Según la Organización Internacional para las Migraciones (OIM), unas 15 mil personas provenientes del Cuerno de África, Eritrea, Djibouti, Somalia, pero fundamentalmente etíopes han quedado varados por la guerra y las restricciones al desplazamiento de la población por Covid-19, en las gobernaciones yemeníes de Adén, Marib, Lahij y Saada. Se ha conocido que mucho de ellos han muerto en la frontera saudita en el fuego cruzado entre las fuerzas de seguridad del reino y las patrullas hutíes que guiaban a los trashumantes.
Poco antes de iniciarse el boqueo mundial por la Pandemia, Riad había deportado unos tres mil etíopes y estaba alistando a otros 200 mil, cuando Naciones Unidas le exigió a Riad detener la operación, ya que en ese momento, el reino ya tenía cerca de 5 mil casos, mientras que Etiopía solo había informado de 74. Según el gobierno etíope, 30 mil trabajadores regresaron del Golfo Pérsico, sin dinero, sin seguimiento médico, sin vivienda, desde el inicio de la pandemia, lo que podría haber propalado el virus, haciendo todavía mucho más critica la situación sanitaria de Etiopia, siempre al borde del desbarranco.

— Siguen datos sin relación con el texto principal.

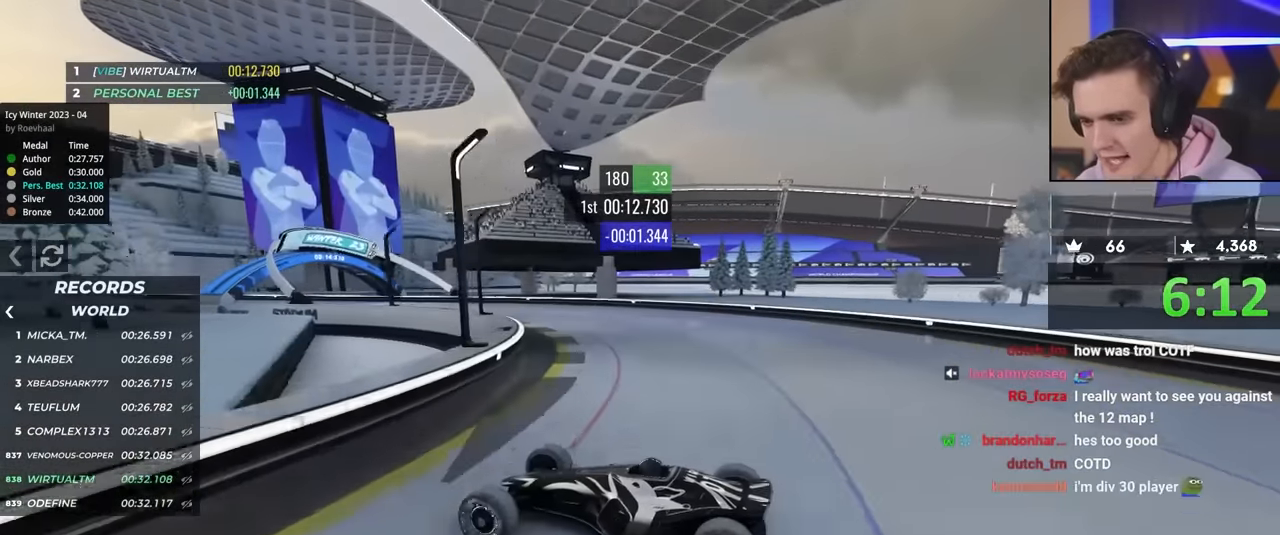
{"keys": ["right", "up"], "events": [[217, "right", "down"], [367, "up", "up"], [467, "up", "down"]]}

La Organización Internacional para las Migraciones (OIM) estima en 500 mil los etíopes que se encontraban en el reino Saudita cuando el gobierno inició la deportación masiva, con el cómplice silencio de Primer Ministro etíope Abiy Ahmed, Premio Nobel de la Paz 2019, que ha preferido poner en riesgo a los 100 millones de etíopes, y dejar que los miles de connacionales mueran en algún desconocido punto del desierto saudita, por la remota posibilidad de que MbS pueda financiar algún emprendimiento en su país, como cualquier buen neoliberal lo haría.